Un taglio dell’1,1% del Pil del paese, di una produzione di 45,2 miliardi di euro e un valore aggiunto di 17,4 miliardi. E’ il “costo” stimato dall’Osservatorio Uiv-Vinitaly e da Prometeia di un’”Italia senza vino”. Il lavoro è stato presentato domenica pomeriggio al Vinitaly di Verona con l’incontro intitolato “Se tu togli il vino all’Italia. Un tuffo nel bicchiere mezzo vuoto”. L’iniziativa è stata organizzata anche in risposta alla forte offensiva di impronta salutista lanciata da organizzazioni internazionali come l’Oms e da alcuni paesi (rigorosamente non produttori) contro le bevande alcoliche. Un’offensiva che non distingue tra bevande in base al differente consumo di alcol né tra abuso e consumo moderato e ai pasti. E che soprattutto discrimina fortemente il vino, la sua storia millenaria e al sua valenza identitaria per paesi come l’Italia nel quale il vigneto è parte integrante del paesaggio e la produzione vinicola (anche grazie all’enoturismo) è volano di sviluppo economico per economie periferiche e rurali altrimenti condannate alla povertà e allo spopolamento.

Barolo

Il progetto presentato comprende un’analisi d’impatto economico commissionata a Prometeia e un focus dell’Osservatorio Uiv-Vinitaly su 3 – tra tantissimi – territori simbolo a trazione enologica: Barolo, Montalcino ed Etna con tanto di rendering che mostrano come questi territori sarebbero oggi se non ci fosse più la produzione vinicola.

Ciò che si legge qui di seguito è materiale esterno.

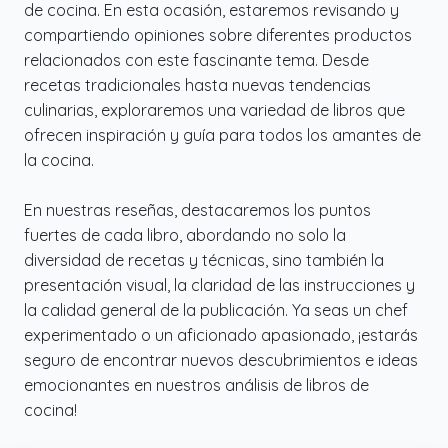
de cocina. En esta ocasión, estaremos revisando y
compartiendo opiniones sobre diferentes productos
relacionados con este fascinante tema. Desde
recetas tradicionales hasta nuevas tendencias
culinarias, exploraremos una variedad de libros que
ofrecen inspiración y guía para todos los amantes de
la cocina.
En nuestras reseñas, destacaremos los puntos
fuertes de cada libro, abordando no solo la
diversidad de recetas y técnicas, sino también la
presentación visual, la claridad de las instrucciones y
la calidad general de la publicación. Ya seas un chef
experimentado o un aficionado apasionado, ¡estarás
seguro de encontrar nuevos descubrimientos e ideas
emocionantes en nuestros análisis de libros de
cocina!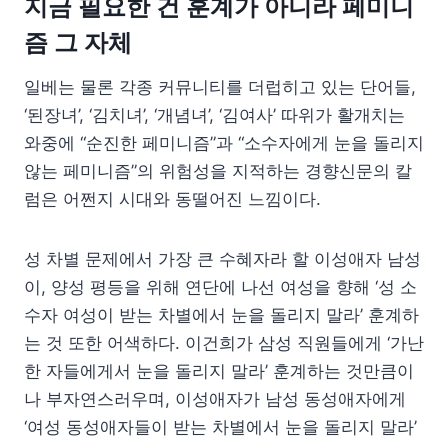
지금 필요한 건 훈계가 아니라 페미니
즘 그 자체
일베는 물론 각종 커뮤니티를 더럽히고 있는 단어들,
‘된장녀’, ‘김치녀’, ‘개념녀’, ‘김여사’ 따위가 활개치는
와중에 “순진한 페미니즘”과 “소수자에게 눈을 돌리지
않는 페미니즘”의 위험성을 지적하는 경향신문의 칼
럼은 어쩐지 시대와 동떨어진 느낌이다.
성 차별 문제에서 가장 큰 수혜자라 할 이성애자 남성
이, 양성 평등을 위해 연단에 나선 여성을 향해 ‘성 소
수자 여성이 받는 차별에서 눈을 돌리지 말라’ 훈계하
는 것 또한 어색하다. 이건희가 삼성 직원들에게 ‘가난
한 자들에게서 눈을 돌리지 말라’ 훈계하는 것만큼이
나 부자연스러우며, 이성애자가 남성 동성애자에게
‘여성 동성애자들이 받는 차별에서 눈을 돌리지 말라’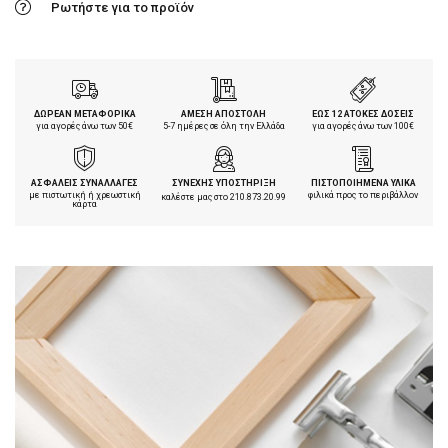
Ρωτήστε για το προϊόν
ΔΩΡΕΑΝ ΜΕΤΑΦΟΡΙΚΑ
ΑΜΕΣΗ ΑΠΟΣΤΟΛΗ
ΕΩΣ 12 ΑΤΟΚΕΣ ΔΟΣΕΙΣ
για αγορές άνω των 50€
5-7 ημέρες σε όλη την Ελλάδα
για αγορές άνω των 100€
ΑΣΦΑΛΕΙΣ ΣΥΝΑΛΛΑΓΕΣ
ΣΥΝΕΧΗΣ ΥΠΟΣΤΗΡΙΞΗ
ΠΙΣΤΟΠΟΙΗΜΕΝΑ ΥΛΙΚΑ
με πιστωτική ή χρεωστική
φιλικά προς το περιβάλλον
καλέστε μας στο
210.873.20.99
κάρτα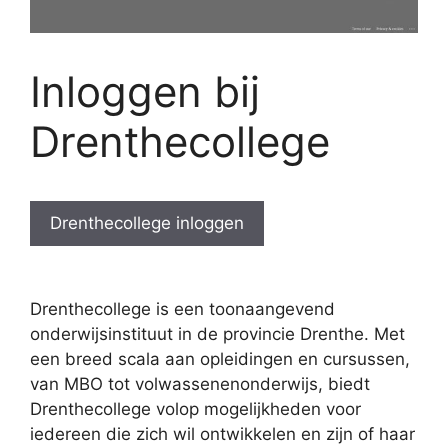
Inloggen bij
Drenthecollege
Drenthecollege inloggen
Drenthecollege is een toonaangevend
onderwijsinstituut in de provincie Drenthe. Met
een breed scala aan opleidingen en cursussen,
van MBO tot volwassenenonderwijs, biedt
Drenthecollege volop mogelijkheden voor
iedereen die zich wil ontwikkelen en zijn of haar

I risultati dell’analisi d’impatto confermano, quantificandolo, il contributo economico del comparto: in caso di scomparsa della filiera del vino, 303mila persone dovrebbero trovarsi un altro lavoro e il Paese rinuncerebbe a un asset in grado di generare (tra impatto diretto, indiretto e indotto) una produzione annua di 45,2 miliardi di euro e un valore aggiunto di 17,4 miliardi di euro. Uno shock per l’Azienda Italia pari all’1,1% del Pil (lo sport – fanno notare a Prometeia – secondo stime dell’Istituto Credito sportivo vale l’1,3%).

L’Italia – continuano a Prometeia – sarebbe inoltre costretta a rinunciare a un moltiplicatore economico in grado di generare un contributo di 2,4 euro di produzione (e 0,9 di valore aggiunto) per ogni euro di spesa attivata dall’industria del vino. Infine, ogni 62mila euro di valore prodotto dalla filiera garantisce un posto di lavoro.

Montalcino

Senza il vino – si evince dall’analisi di Prometeia – il saldo commerciale del settore agroalimentare scenderebbe del 58% (da +12,3 a +5,1 miliardi di euro nel 2023), ma anche allargando il perimetro oltre il settore alimentare, è evidente che si rinuncerebbe ad un fattore di successo determinante per il made in Italy. Il vino lo scorso anno si è infatti posizionato al secondo posto nel surplus commerciale generato dai portabandiera tricolore, dietro a gioielleria/oreficeria – che a differenza del vino ha beneficiato di un rilevante “effetto prezzo” – e davanti a pelletteria, abbigliamento, macchine per packaging e calzature.